(Dataset excerpts)
□ □ □ □ □ □ □

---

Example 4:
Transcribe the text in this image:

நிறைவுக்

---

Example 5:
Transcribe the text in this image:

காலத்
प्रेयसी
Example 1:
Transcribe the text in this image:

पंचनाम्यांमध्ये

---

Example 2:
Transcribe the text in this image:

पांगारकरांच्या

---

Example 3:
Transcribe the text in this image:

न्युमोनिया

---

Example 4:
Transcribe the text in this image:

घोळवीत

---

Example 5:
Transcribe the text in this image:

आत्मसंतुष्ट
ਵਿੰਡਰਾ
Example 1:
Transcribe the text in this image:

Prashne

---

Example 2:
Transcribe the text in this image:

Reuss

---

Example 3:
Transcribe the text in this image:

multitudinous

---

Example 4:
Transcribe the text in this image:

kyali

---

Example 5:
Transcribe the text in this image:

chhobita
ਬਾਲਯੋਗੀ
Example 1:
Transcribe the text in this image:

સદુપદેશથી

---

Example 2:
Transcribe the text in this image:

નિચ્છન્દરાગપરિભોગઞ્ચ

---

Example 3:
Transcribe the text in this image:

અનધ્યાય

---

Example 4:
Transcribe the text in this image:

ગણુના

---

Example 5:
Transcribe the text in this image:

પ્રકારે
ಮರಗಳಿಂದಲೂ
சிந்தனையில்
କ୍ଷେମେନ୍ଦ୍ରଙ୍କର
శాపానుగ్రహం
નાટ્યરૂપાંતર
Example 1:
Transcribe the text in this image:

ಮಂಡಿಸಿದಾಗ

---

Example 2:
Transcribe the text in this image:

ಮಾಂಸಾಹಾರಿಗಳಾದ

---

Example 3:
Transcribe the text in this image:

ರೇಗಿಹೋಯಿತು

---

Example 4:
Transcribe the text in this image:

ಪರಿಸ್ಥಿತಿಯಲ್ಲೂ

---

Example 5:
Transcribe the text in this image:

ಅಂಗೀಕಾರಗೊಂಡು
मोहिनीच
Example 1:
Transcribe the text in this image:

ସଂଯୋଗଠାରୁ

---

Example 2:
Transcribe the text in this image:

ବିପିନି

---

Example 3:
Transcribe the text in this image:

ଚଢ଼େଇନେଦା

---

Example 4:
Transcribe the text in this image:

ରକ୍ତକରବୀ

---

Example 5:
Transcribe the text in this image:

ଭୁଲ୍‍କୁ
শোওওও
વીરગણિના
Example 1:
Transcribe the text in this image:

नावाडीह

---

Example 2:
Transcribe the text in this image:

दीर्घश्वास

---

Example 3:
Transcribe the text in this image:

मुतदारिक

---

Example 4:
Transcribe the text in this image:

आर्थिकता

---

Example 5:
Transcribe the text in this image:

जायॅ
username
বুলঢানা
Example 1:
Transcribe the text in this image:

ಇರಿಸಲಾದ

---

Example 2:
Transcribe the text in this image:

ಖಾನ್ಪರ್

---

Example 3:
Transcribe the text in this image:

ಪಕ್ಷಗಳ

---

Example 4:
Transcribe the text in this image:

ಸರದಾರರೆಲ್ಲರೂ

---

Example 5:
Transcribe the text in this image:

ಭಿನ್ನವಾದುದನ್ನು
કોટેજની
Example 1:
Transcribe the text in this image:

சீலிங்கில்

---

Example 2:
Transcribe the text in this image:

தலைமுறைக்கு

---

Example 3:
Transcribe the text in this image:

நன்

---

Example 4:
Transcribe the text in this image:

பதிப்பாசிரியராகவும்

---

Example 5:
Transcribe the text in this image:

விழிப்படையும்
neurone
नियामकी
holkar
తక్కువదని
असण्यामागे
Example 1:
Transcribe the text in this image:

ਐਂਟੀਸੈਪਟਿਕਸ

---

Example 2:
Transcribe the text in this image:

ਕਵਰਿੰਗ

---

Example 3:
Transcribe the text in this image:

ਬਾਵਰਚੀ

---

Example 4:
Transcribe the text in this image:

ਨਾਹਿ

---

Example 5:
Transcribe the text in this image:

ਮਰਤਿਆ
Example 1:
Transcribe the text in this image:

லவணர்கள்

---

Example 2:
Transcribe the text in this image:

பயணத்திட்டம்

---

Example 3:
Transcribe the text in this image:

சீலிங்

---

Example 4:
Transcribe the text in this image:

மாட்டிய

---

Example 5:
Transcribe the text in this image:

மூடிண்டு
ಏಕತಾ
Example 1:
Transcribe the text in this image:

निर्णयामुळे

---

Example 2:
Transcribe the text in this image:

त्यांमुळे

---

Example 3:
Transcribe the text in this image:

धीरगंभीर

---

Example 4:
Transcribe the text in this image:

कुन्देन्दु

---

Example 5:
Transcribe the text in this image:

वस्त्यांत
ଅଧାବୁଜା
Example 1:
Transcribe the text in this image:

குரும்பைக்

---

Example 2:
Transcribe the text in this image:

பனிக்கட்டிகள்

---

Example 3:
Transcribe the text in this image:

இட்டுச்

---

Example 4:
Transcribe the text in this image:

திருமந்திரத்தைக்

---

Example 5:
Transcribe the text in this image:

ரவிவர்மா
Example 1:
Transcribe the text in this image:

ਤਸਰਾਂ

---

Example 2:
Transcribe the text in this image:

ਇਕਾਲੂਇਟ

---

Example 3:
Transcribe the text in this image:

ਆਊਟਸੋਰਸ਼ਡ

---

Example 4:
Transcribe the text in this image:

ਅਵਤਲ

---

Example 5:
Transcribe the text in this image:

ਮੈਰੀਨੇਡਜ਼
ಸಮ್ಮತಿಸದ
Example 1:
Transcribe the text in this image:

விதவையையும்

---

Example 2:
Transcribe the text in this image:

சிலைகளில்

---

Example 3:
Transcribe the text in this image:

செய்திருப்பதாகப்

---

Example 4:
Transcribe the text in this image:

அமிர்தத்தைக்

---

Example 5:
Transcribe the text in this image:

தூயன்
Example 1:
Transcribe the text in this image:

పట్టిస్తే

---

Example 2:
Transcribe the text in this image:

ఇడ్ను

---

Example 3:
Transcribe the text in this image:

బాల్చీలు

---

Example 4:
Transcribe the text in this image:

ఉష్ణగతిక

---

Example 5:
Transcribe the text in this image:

□ □ □ □ □ □ □

Requirement
Would you transcribe every entry exactly?

Solution for this exercise
---

Example 4:
Transcribe the text in this image:

நிறைவுக்

---

Example 5:
Transcribe the text in this image:

காலத்
प्रेयसी
Example 1:
Transcribe the text in this image:

पंचनाम्यांमध्ये

---

Example 2:
Transcribe the text in this image:

पांगारकरांच्या

---

Example 3:
Transcribe the text in this image:

न्युमोनिया

---

Example 4:
Transcribe the text in this image:

घोळवीत

---

Example 5:
Transcribe the text in this image:

आत्मसंतुष्ट
ਵਿੰਡਰਾ
Example 1:
Transcribe the text in this image:

Prashne

---

Example 2:
Transcribe the text in this image:

Reuss

---

Example 3:
Transcribe the text in this image:

multitudinous

---

Example 4:
Transcribe the text in this image:

kyali

---

Example 5:
Transcribe the text in this image:

chhobita
ਬਾਲਯੋਗੀ
Example 1:
Transcribe the text in this image:

સદુપદેશથી

---

Example 2:
Transcribe the text in this image:

નિચ્છન્દરાગપરિભોગઞ્ચ

---

Example 3:
Transcribe the text in this image:

અનધ્યાય

---

Example 4:
Transcribe the text in this image:

ગણુના

---

Example 5:
Transcribe the text in this image:

પ્રકારે
ಮರಗಳಿಂದಲೂ
சிந்தனையில்
କ୍ଷେମେନ୍ଦ୍ରଙ୍କର
శాపానుగ్రహం
નાટ્યરૂપાંતર
Example 1:
Transcribe the text in this image:

ಮಂಡಿಸಿದಾಗ

---

Example 2:
Transcribe the text in this image:

ಮಾಂಸಾಹಾರಿಗಳಾದ

---

Example 3:
Transcribe the text in this image:

ರೇಗಿಹೋಯಿತು

---

Example 4:
Transcribe the text in this image:

ಪರಿಸ್ಥಿತಿಯಲ್ಲೂ

---

Example 5:
Transcribe the text in this image:

ಅಂಗೀಕಾರಗೊಂಡು
मोहिनीच
Example 1:
Transcribe the text in this image:

ସଂଯୋଗଠାରୁ

---

Example 2:
Transcribe the text in this image:

ବିପିନି

---

Example 3:
Transcribe the text in this image:

ଚଢ଼େଇନେଦା

---

Example 4:
Transcribe the text in this image:

ରକ୍ତକରବୀ

---

Example 5:
Transcribe the text in this image:

ଭୁଲ୍‍କୁ
শোওওও
વીરગણિના
Example 1:
Transcribe the text in this image:

नावाडीह

---

Example 2:
Transcribe the text in this image:

दीर्घश्वास

---

Example 3:
Transcribe the text in this image:

मुतदारिक

---

Example 4:
Transcribe the text in this image:

आर्थिकता

---

Example 5:
Transcribe the text in this image:

जायॅ
username
বুলঢানা
Example 1:
Transcribe the text in this image:

ಇರಿಸಲಾದ

---

Example 2:
Transcribe the text in this image:

ಖಾನ್ಪರ್

---

Example 3:
Transcribe the text in this image:

ಪಕ್ಷಗಳ

---

Example 4:
Transcribe the text in this image:

ಸರದಾರರೆಲ್ಲರೂ

---

Example 5:
Transcribe the text in this image:

ಭಿನ್ನವಾದುದನ್ನು
કોટેજની
Example 1:
Transcribe the text in this image:

சீலிங்கில்

---

Example 2:
Transcribe the text in this image:

தலைமுறைக்கு

---

Example 3:
Transcribe the text in this image:

நன்

---

Example 4:
Transcribe the text in this image:

பதிப்பாசிரியராகவும்

---

Example 5:
Transcribe the text in this image:

விழிப்படையும்
neurone
नियामकी
holkar
తక్కువదని
असण्यामागे
Example 1:
Transcribe the text in this image:

ਐਂਟੀਸੈਪਟਿਕਸ

---

Example 2:
Transcribe the text in this image:

ਕਵਰਿੰਗ

---

Example 3:
Transcribe the text in this image:

ਬਾਵਰਚੀ

---

Example 4:
Transcribe the text in this image:

ਨਾਹਿ

---

Example 5:
Transcribe the text in this image:

ਮਰਤਿਆ
Example 1:
Transcribe the text in this image:

லவணர்கள்

---

Example 2:
Transcribe the text in this image:

பயணத்திட்டம்

---

Example 3:
Transcribe the text in this image:

சீலிங்

---

Example 4:
Transcribe the text in this image:

மாட்டிய

---

Example 5:
Transcribe the text in this image:

மூடிண்டு
ಏಕತಾ
Example 1:
Transcribe the text in this image:

निर्णयामुळे

---

Example 2:
Transcribe the text in this image:

त्यांमुळे

---

Example 3:
Transcribe the text in this image:

धीरगंभीर

---

Example 4:
Transcribe the text in this image:

कुन्देन्दु

---

Example 5:
Transcribe the text in this image:

वस्त्यांत
ଅଧାବୁଜା
Example 1:
Transcribe the text in this image:

குரும்பைக்

---

Example 2:
Transcribe the text in this image:

பனிக்கட்டிகள்

---

Example 3:
Transcribe the text in this image:

இட்டுச்

---

Example 4:
Transcribe the text in this image:

திருமந்திரத்தைக்

---

Example 5:
Transcribe the text in this image:

ரவிவர்மா
Example 1:
Transcribe the text in this image:

ਤਸਰਾਂ

---

Example 2:
Transcribe the text in this image:

ਇਕਾਲੂਇਟ

---

Example 3:
Transcribe the text in this image:

ਆਊਟਸੋਰਸ਼ਡ

---

Example 4:
Transcribe the text in this image:

ਅਵਤਲ

---

Example 5:
Transcribe the text in this image:

ਮੈਰੀਨੇਡਜ਼
ಸಮ್ಮತಿಸದ
Example 1:
Transcribe the text in this image:

விதவையையும்

---

Example 2:
Transcribe the text in this image:

சிலைகளில்

---

Example 3:
Transcribe the text in this image:

செய்திருப்பதாகப்

---

Example 4:
Transcribe the text in this image:

அமிர்தத்தைக்

---

Example 5:
Transcribe the text in this image:

தூயன்
Example 1:
Transcribe the text in this image:

పట్టిస్తే

---

Example 2:
Transcribe the text in this image:

ఇడ్ను

---

Example 3:
Transcribe the text in this image:

బాల్చీలు

---

Example 4:
Transcribe the text in this image:

ఉష్ణగతిక

---

Example 5:
Transcribe the text in this image:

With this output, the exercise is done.